TASK PROMPT: If a picture appears in the records, leave it out and transcribe the rest exactly.

*** Opening PROVIDED DATA ***

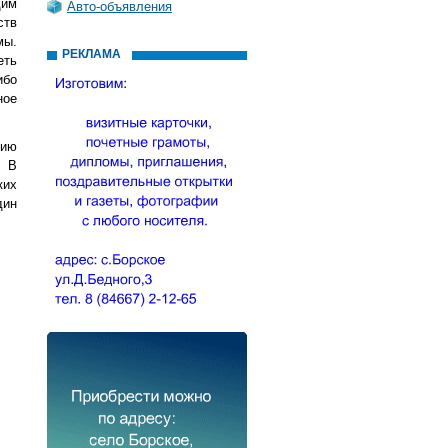
щим
Авто-объявления
ств
мы.
РЕКЛАМА
еть
ибо
ное
тию
. В
ких
дин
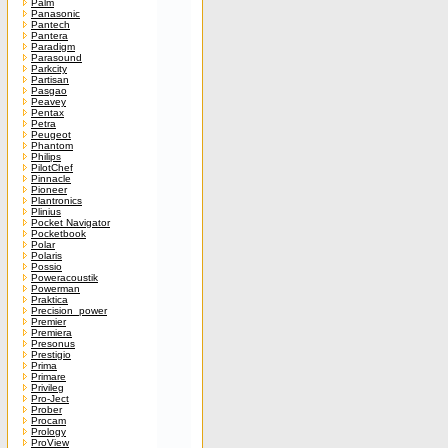
Palm
Panasonic
Pantech
Pantera
Paradigm
Parasound
Parkcity
Partisan
Pasgao
Peavey
Pentax
Petra
Peugeot
Phantom
Philips
PilotChef
Pinnacle
Pioneer
Plantronics
Plinius
Pocket Navigator
Pocketbook
Polar
Polaris
Possio
Poweracoustik
Powerman
Praktica
Precision_power
Premier
Premiera
Presonus
Prestigio
Prima
Primare
Privileg
Pro-Ject
Prober
Procam
Prology
ProView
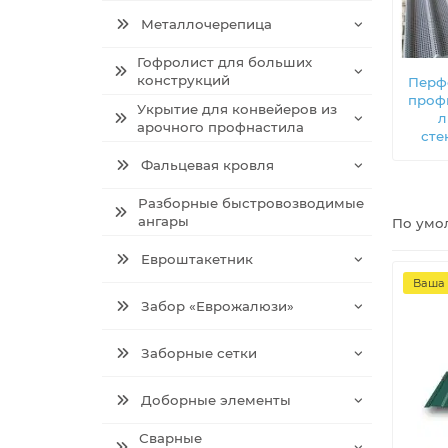
Металлочерепица
Гофролист для больших
конструкций
Перф
проф
Укрытие для конвейеров из
л
арочного профнастила
сте
Фальцевая кровля
Разборные быстровозводимые
ангары
По умо
Евроштакетник
Ваша 
Забор «Еврожалюзи»
Заборные сетки
Доборные элементы
Сварные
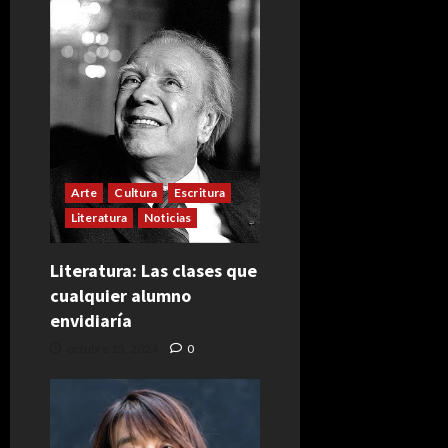
Arte
Cultura
Escritura
Literatura
Noticias
Literatura: Las clases que
cualquier alumno
envidiaría
octubre 15, 2024
0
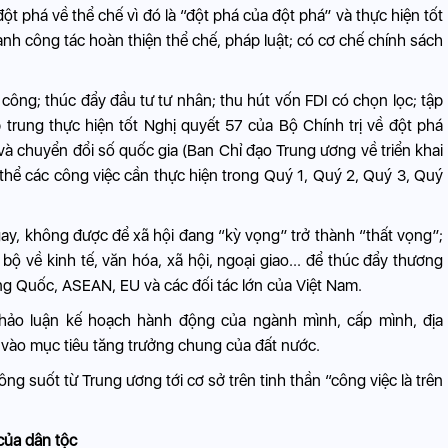
ột phá về thể chế vì đó là “đột phá của đột phá” và thực hiện tốt
ạnh công tác hoàn thiện thể chế, pháp luật; có cơ chế chính sách
công; thúc đẩy đầu tư tư nhân; thu hút vốn FDI có chọn lọc; tập
 trung thực hiện tốt Nghị quyết 57 của Bộ Chính trị về đột phá
và chuyển đổi số quốc gia (Ban Chỉ đạo Trung ương về triển khai
 thể các công việc cần thực hiện trong Quý 1, Quý 2, Quý 3, Quý
gay, không được để xã hội đang “kỳ vọng” trở thành “thất vọng”;
 bộ về kinh tế, văn hóa, xã hội, ngoại giao... để thúc đẩy thương
ng Quốc, ASEAN, EU và các đối tác lớn của Việt Nam.
thảo luận kế hoạch hành động của ngành mình, cấp mình, địa
 vào mục tiêu tăng trưởng chung của đất nước.
ng suốt từ Trung ương tới cơ sở trên tinh thần “công việc là trên
của dân tộc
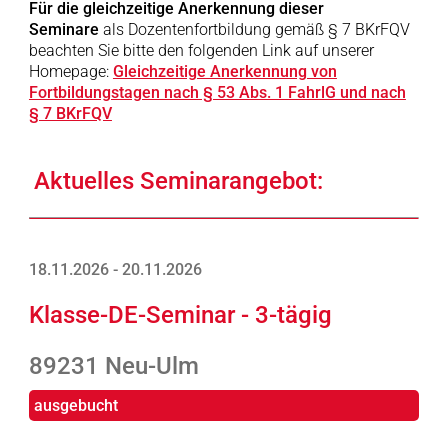
Für die gleichzeitige Anerkennung dieser
Seminare
als Dozentenfortbildung gemäß § 7 BKrFQV
beachten Sie bitte den folgenden Link auf unserer
Homepage:
Gleichzeitige Anerkennung von
Fortbildungstagen nach § 53 Abs. 1 FahrlG und nach
§ 7 BKrFQV
Aktuelles Seminarangebot:
18.11.2026 - 20.11.2026
Klasse-DE-Seminar - 3-tägig
89231 Neu-Ulm
ausgebucht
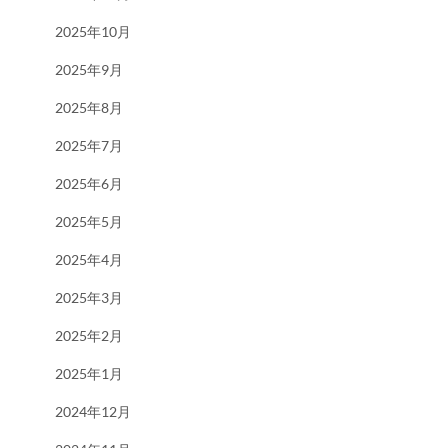
2025年10月
2025年9月
2025年8月
2025年7月
2025年6月
2025年5月
2025年4月
2025年3月
2025年2月
2025年1月
2024年12月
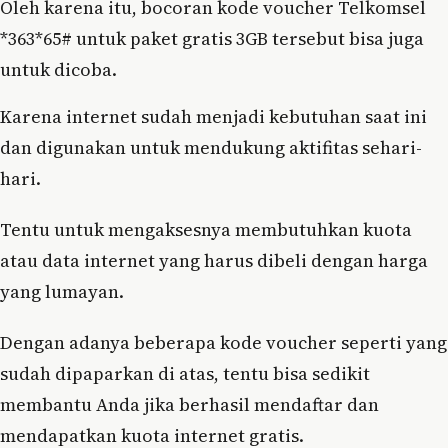
Oleh karena itu, bocoran kode voucher Telkomsel
*363*65# untuk paket gratis 3GB tersebut bisa juga
untuk dicoba.
Karena internet sudah menjadi kebutuhan saat ini
dan digunakan untuk mendukung aktifitas sehari-
hari.
Tentu untuk mengaksesnya membutuhkan kuota
atau data internet yang harus dibeli dengan harga
yang lumayan.
Dengan adanya beberapa kode voucher seperti yang
sudah dipaparkan di atas, tentu bisa sedikit
membantu Anda jika berhasil mendaftar dan
mendapatkan kuota internet gratis.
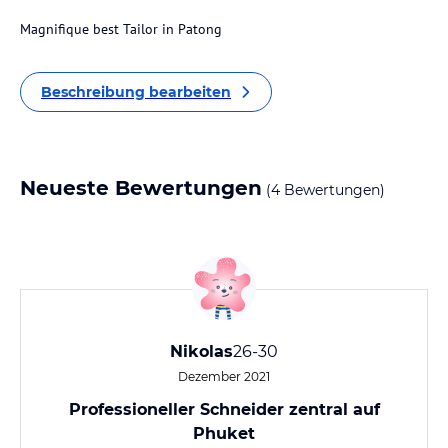
Magnifique best Tailor in Patong
Beschreibung bearbeiten
Neueste Bewertungen
(4 Bewertungen)
Nikolas
26-30
Dezember 2021
Professioneller Schneider zentral auf
Phuket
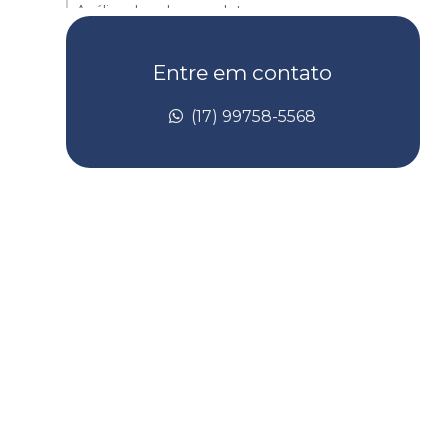
Análise de solo completa
Análise de solo contaminado
Entre em contato
Análise de solo laboratório
(17) 99758-5568
Análise de taludes
Avaliação de risco de toxicidade
Avaliação de risco toxicológico
Batimetria de barragem
Batimetria convencional
Batimetria empresas
Batimetria de lagos
Batimetria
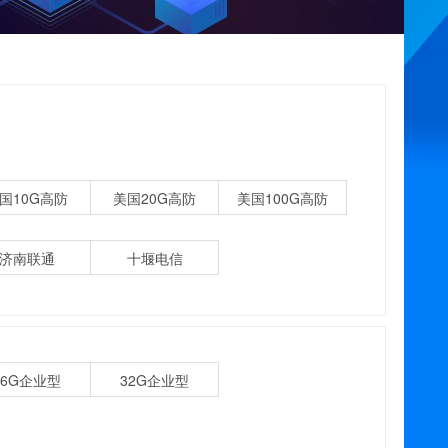
国10G高防
美国20G高防
美国100G高防
济南联通
十堰电信
16G企业型
32G企业型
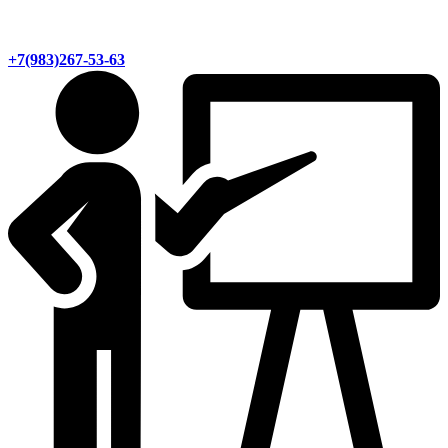
+7(983)267-53-63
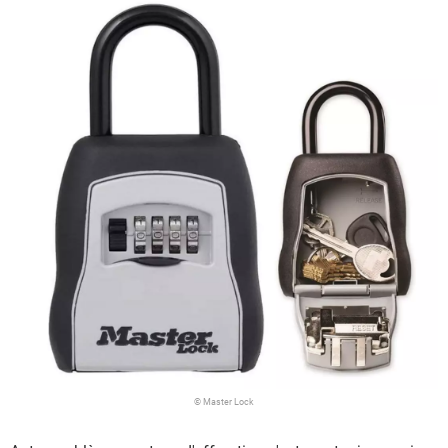
© Master Lock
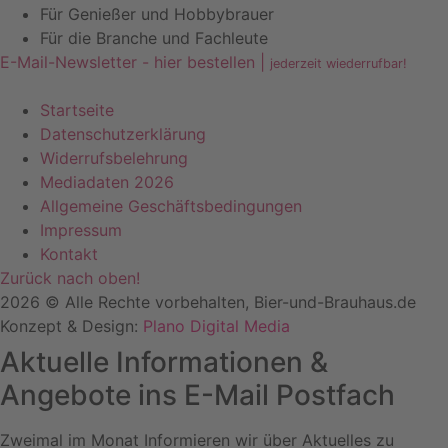
Für Genießer und Hobbybrauer
Für die Branche und Fachleute
E-Mail-Newsletter - hier bestellen |
jederzeit wiederrufbar!
Startseite
Datenschutzerklärung
Widerrufsbelehrung
Mediadaten 2026
Allgemeine Geschäftsbedingungen
Impressum
Kontakt
Zurück nach oben!
2026 © Alle Rechte vorbehalten, Bier-und-Brauhaus.de
Konzept & Design:
Plano Digital Media
Aktuelle Informationen &
Angebote ins E-Mail Postfach
Zweimal im Monat Informieren wir über Aktuelles zu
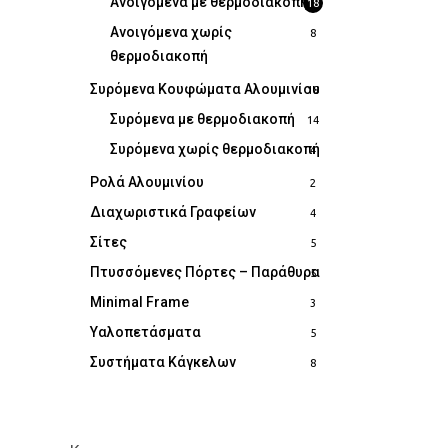
Ανοιγόμενα με θερμοδιακοπή
18
Ανοιγόμενα χωρίς
8
θερμοδιακοπή
Συρόμενα Κουφώματα Αλουμινίου
18
Συρόμενα με θερμοδιακοπή
14
Συρόμενα χωρίς θερμοδιακοπή
4
Ρολά Αλουμινίου
2
Διαχωριστικά Γραφείων
4
Σίτες
5
Πτυσσόμενες Πόρτες – Παράθυρα
5
Minimal Frame
3
Υαλοπετάσματα
5
Συστήματα Κάγκελων
8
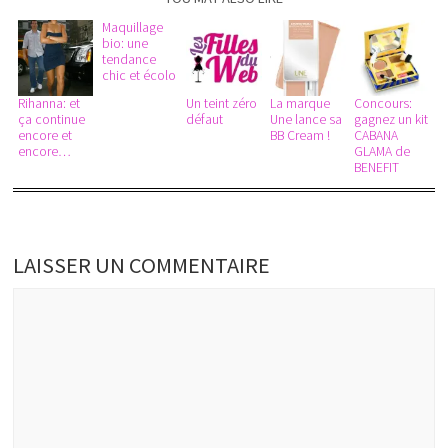
Maquillage
bio: une
tendance
chic et écolo
Rihanna: et
Un teint zéro
La marque
Concours:
ça continue
défaut
Une lance sa
gagnez un kit
encore et
BB Cream !
CABANA
encore…
GLAMA de
BENEFIT
LAISSER UN COMMENTAIRE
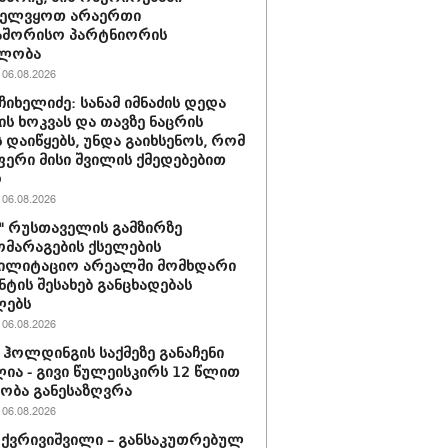
ველვყოთ არაერთი
აშორისო პარტნიორის
ლობა
06.08.2026
ჩიხელიძე: სანამ იმნაძის დედა
ს ხოკვას და თავზე ნაცრის
 დაიწყებს, უნდა გაიხსენოს, რომ
ერი მისი შვილის ქმედებებით
ო
06.08.2026
ი" რუსთაველის გამზირზე
მარაგების ქსელების
ბილიტაციო არეალში მომხდარი
ნტის შესახებ განცხადებას
ლებს
06.08.2026
ჰოლდინგის საქმეზე განაჩენი
ია - გივი წულეისკირს 12 წლით
ობა განესაზღვრა
06.08.2026
 ქვრივიშვილი – განსაკუთრებულ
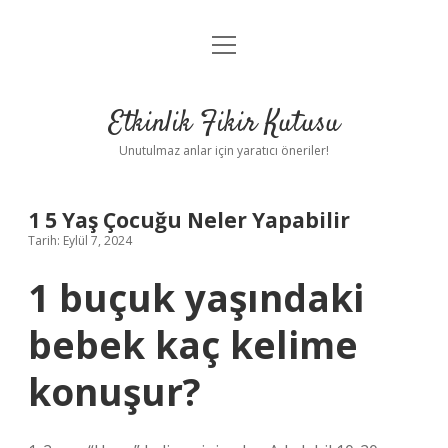
menüyü
Anasayfa
aç
Gizlilik Politikası
Etkinlik Fikir Kutusu
Yasal Uyarı
Unutulmaz anlar için yaratıcı öneriler!
Hakkımızda
1 5 Yaş Çocuğu Neler Yapabilir
Tarih: Eylül 7, 2024
1 buçuk yaşındaki
bebek kaç kelime
konuşur?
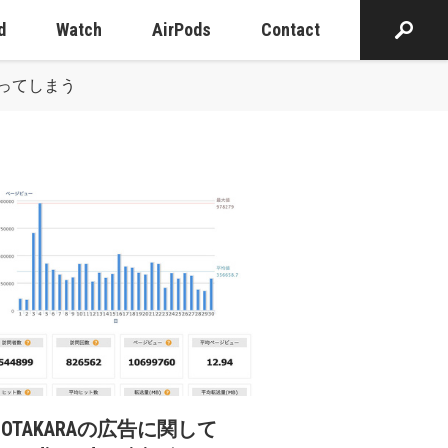
d
Watch
AirPods
Contact
わってしまう
cOTAKARAの広告に関して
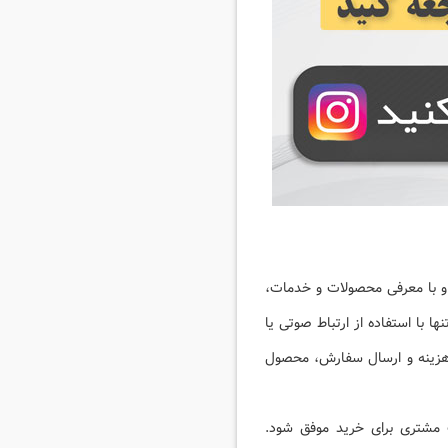
 و با معرفی محصولات و خدمات،
 با استفاده از ارتباط صوتی یا
ت هزینه و ارسال سفارش، محصول
ب مشتری برای خرید موفق شود.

*** Closing PROVIDED DATA ***

TASK RESPONSE:
щим
Авто-объявления
ств
мы.
РЕКЛАМА
еть
ибо
ное
тию
. В
ких
дин
Palm
Panasonic
Pantech
Pantera
Paradigm
Parasound
Parkcity
Partisan
Pasgao
Peavey
Pentax
Petra
Peugeot
Phantom
Philips
PilotChef
Pinnacle
Pioneer
Plantronics
Plinius
Pocket Navigator
Pocketbook
Polar
Polaris
Possio
Poweracoustik
Powerman
Praktica
Precision_power
Premier
Premiera
Presonus
Prestigio
Prima
Primare
Privileg
Pro-Ject
Prober
Procam
Prology
ProView
Металлочерепица
Гофролист для больших
конструкций
Перф
проф
Укрытие для конвейеров из
л
арочного профнастила
сте
Фальцевая кровля
Разборные быстровозводимые
ангары
По умо
Евроштакетник
Ваша 
Забор «Еврожалюзи»
Заборные сетки
Доборные элементы
Сварные
Arte
Cultura
Escritura
Literatura
Noticias
Literatura: Las clases que
cualquier alumno
envidiaría
octubre 15, 2024
0
ột phá về thể chế vì đó là “đột phá của đột phá” và thực hiện tốt
ạnh công tác hoàn thiện thể chế, pháp luật; có cơ chế chính sách
công; thúc đẩy đầu tư tư nhân; thu hút vốn FDI có chọn lọc; tập
 trung thực hiện tốt Nghị quyết 57 của Bộ Chính trị về đột phá
và chuyển đổi số quốc gia (Ban Chỉ đạo Trung ương về triển khai
 thể các công việc cần thực hiện trong Quý 1, Quý 2, Quý 3, Quý
gay, không được để xã hội đang “kỳ vọng” trở thành “thất vọng”;
 bộ về kinh tế, văn hóa, xã hội, ngoại giao... để thúc đẩy thương
ng Quốc, ASEAN, EU và các đối tác lớn của Việt Nam.
thảo luận kế hoạch hành động của ngành mình, cấp mình, địa
 vào mục tiêu tăng trưởng chung của đất nước.
ng suốt từ Trung ương tới cơ sở trên tinh thần “công việc là trên
của dân tộc
Für die gleichzeitige Anerkennung dieser
Seminare
als Dozentenfortbildung gemäß § 7 BKrFQV
beachten Sie bitte den folgenden Link auf unserer
Homepage:
Gleichzeitige Anerkennung von
Fortbildungstagen nach § 53 Abs. 1 FahrlG und nach
§ 7 BKrFQV
Aktuelles Seminarangebot:
18.11.2026 - 20.11.2026
Klasse-DE-Seminar - 3-tägig
89231 Neu-Ulm
ausgebucht
2025年10月
2025年9月
2025年8月
2025年7月
2025年6月
2025年5月
2025年4月
2025年3月
2025年2月
2025年1月
2024年12月
Oleh karena itu, bocoran kode voucher Telkomsel
*363*65# untuk paket gratis 3GB tersebut bisa juga
untuk dicoba.
Karena internet sudah menjadi kebutuhan saat ini
dan digunakan untuk mendukung aktifitas sehari-
hari.
Tentu untuk mengaksesnya membutuhkan kuota
atau data internet yang harus dibeli dengan harga
yang lumayan.
Dengan adanya beberapa kode voucher seperti yang
sudah dipaparkan di atas, tentu bisa sedikit
membantu Anda jika berhasil mendaftar dan
mendapatkan kuota internet gratis.
Magnifique best Tailor in Patong
Beschreibung bearbeiten
Neueste Bewertungen
(4 Bewertungen)
Nikolas
26-30
Dezember 2021
Professioneller Schneider zentral auf
Phuket
Análise de solo completa
Análise de solo contaminado
Entre em contato
Análise de solo laboratório
(17) 99758-5568
Análise de taludes
Avaliação de risco de toxicidade
Avaliação de risco toxicológico
Batimetria de barragem
Batimetria convencional
Batimetria empresas
Batimetria de lagos
Batimetria
国10G高防
美国20G高防
美国100G高防
济南联通
十堰电信
16G企业型
32G企业型
+7(983)267-53-63
© Master Lock
Für Genießer und Hobbybrauer
Für die Branche und Fachleute
E-Mail-Newsletter - hier bestellen |
jederzeit wiederrufbar!
Startseite
Datenschutzerklärung
Widerrufsbelehrung
Mediadaten 2026
Allgemeine Geschäftsbedingungen
Impressum
Kontakt
Zurück nach oben!
2026 © Alle Rechte vorbehalten, Bier-und-Brauhaus.de
Konzept & Design:
Plano Digital Media
Aktuelle Informationen &
Angebote ins E-Mail Postfach
Zweimal im Monat Informieren wir über Aktuelles zu
Ανοιγόμενα με θερμοδιακοπή
18
Ανοιγόμενα χωρίς
8
θερμοδιακοπή
Συρόμενα Κουφώματα Αλουμινίου
18
Συρόμενα με θερμοδιακοπή
14
Συρόμενα χωρίς θερμοδιακοπή
4
Ρολά Αλουμινίου
2
Διαχωριστικά Γραφείων
4
Σίτες
5
Πτυσσόμενες Πόρτες – Παράθυρα
5
Minimal Frame
3
Υαλοπετάσματα
5
Συστήματα Κάγκελων
8
Maquillage
bio: une
tendance
chic et écolo
Rihanna: et
Un teint zéro
La marque
Concours:
ça continue
défaut
Une lance sa
gagnez un kit
encore et
BB Cream !
CABANA
encore…
GLAMA de
BENEFIT
LAISSER UN COMMENTAIRE
ველვყოთ არაერთი
აშორისო პარტნიორის
ლობა
06.08.2026
ჩიხელიძე: სანამ იმნაძის დედა
ს ხოკვას და თავზე ნაცრის
 დაიწყებს, უნდა გაიხსენოს, რომ
ერი მისი შვილის ქმედებებით
ო
06.08.2026
ი" რუსთაველის გამზირზე
მარაგების ქსელების
ბილიტაციო არეალში მომხდარი
ნტის შესახებ განცხადებას
ლებს
06.08.2026
ჰოლდინგის საქმეზე განაჩენი
ია - გივი წულეისკირს 12 წლით
ობა განესაზღვრა
06.08.2026
 ქვრივიშვილი – განსაკუთრებულ
menüyü
Anasayfa
aç
Gizlilik Politikası
Etkinlik Fikir Kutusu
Yasal Uyarı
Unutulmaz anlar için yaratıcı öneriler!
Hakkımızda
1 5 Yaş Çocuğu Neler Yapabilir
Tarih: Eylül 7, 2024
1 buçuk yaşındaki
bebek kaç kelime
konuşur?
d
Watch
AirPods
Contact
わってしまう
cOTAKARAの広告に関して
 و با معرفی محصولات و خدمات،
 با استفاده از ارتباط صوتی یا
ت هزینه و ارسال سفارش، محصول
ب مشتری برای خرید موفق شود.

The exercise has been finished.